Christendom would have to fight for its life


It might have appeared to any man watching affairs in the earlier years of the seventh century say from 600 to 630, that only one great main assault having been made against the Church, Arianism and its derivatives, that assault having been repelled and the Faith having won its victory, it was now secure for an indefinite time.
Christendom would have to fight for its life, of course, against outward unchristian things, that is, against Paganism. The nature worshippers of the high Persian civilization to the east would attack us in arms and try to overwhelm us.

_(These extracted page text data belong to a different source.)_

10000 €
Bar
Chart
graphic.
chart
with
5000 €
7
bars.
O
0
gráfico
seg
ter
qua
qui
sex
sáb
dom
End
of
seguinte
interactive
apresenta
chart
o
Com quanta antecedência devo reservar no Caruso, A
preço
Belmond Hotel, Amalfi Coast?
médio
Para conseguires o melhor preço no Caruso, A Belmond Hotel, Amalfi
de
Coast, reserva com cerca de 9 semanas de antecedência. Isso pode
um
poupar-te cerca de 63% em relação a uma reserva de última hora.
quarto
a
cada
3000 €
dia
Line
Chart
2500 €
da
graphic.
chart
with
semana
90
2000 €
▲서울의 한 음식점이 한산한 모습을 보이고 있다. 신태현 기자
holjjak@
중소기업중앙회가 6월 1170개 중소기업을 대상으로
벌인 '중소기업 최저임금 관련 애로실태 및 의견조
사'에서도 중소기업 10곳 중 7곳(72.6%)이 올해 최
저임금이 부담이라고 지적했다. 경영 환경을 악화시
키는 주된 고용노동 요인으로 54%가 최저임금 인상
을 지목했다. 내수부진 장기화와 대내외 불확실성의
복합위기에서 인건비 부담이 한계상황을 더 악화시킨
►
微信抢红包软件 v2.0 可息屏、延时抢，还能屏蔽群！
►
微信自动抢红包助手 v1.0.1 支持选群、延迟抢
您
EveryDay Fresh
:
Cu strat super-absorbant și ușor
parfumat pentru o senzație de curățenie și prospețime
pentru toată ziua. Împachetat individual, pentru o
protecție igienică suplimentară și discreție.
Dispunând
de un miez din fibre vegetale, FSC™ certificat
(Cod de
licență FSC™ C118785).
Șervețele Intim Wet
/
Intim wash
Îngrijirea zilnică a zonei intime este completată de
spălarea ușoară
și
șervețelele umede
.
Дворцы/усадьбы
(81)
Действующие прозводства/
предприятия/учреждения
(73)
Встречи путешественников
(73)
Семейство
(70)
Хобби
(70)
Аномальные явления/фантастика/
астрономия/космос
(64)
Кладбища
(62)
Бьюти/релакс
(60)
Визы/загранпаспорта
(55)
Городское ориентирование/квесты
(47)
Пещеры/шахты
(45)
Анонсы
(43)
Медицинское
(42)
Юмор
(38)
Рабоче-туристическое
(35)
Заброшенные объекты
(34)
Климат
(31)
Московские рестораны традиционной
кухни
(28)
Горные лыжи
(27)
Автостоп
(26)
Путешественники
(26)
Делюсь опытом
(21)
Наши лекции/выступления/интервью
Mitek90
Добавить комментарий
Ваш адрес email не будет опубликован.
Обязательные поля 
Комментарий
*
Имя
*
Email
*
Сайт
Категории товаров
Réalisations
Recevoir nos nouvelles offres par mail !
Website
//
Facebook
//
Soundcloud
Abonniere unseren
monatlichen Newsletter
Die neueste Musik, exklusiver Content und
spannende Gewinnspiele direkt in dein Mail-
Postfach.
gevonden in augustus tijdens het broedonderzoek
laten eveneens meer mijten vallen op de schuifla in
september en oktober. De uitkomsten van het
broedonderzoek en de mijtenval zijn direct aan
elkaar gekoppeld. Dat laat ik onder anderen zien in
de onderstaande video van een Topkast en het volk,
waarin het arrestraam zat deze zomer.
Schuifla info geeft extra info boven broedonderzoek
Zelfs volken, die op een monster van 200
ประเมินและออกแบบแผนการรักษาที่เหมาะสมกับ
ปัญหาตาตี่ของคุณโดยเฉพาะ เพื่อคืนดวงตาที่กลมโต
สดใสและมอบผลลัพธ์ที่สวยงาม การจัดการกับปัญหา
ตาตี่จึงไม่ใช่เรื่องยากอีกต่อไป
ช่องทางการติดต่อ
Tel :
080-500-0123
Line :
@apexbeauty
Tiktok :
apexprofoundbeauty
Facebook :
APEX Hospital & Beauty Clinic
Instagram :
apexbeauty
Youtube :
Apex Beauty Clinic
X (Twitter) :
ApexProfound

The savage paganism of barbaric tribes, Scandinavian, German, Slav and Mongol, in the north and centre of Europe would also attack Christendom and try to destroy it.
The populations subject to Byzantium would continue to parade heretical views as a label for their grievances. But the main effort of heresy, at least, had failed so it seemed. Its object, the undoing of a united Catholic civilization, had been missed. The rise of no major heresy need henceforth be feared, still less the consequent disruption of Christendom.
By A.D. 630 all Gaul had long been Catholic.  The last of the Arian generals and their garrisons in Italy and Spain had become orthodox.

The Arian generals and garrisons of Northern Africa had been conquered by the orthodox armies of the Emperor.

It was just at this moment, a moment of apparently universal and permanent Catholicism, that there fell an unexpected blow of overwhelming magnitude and force.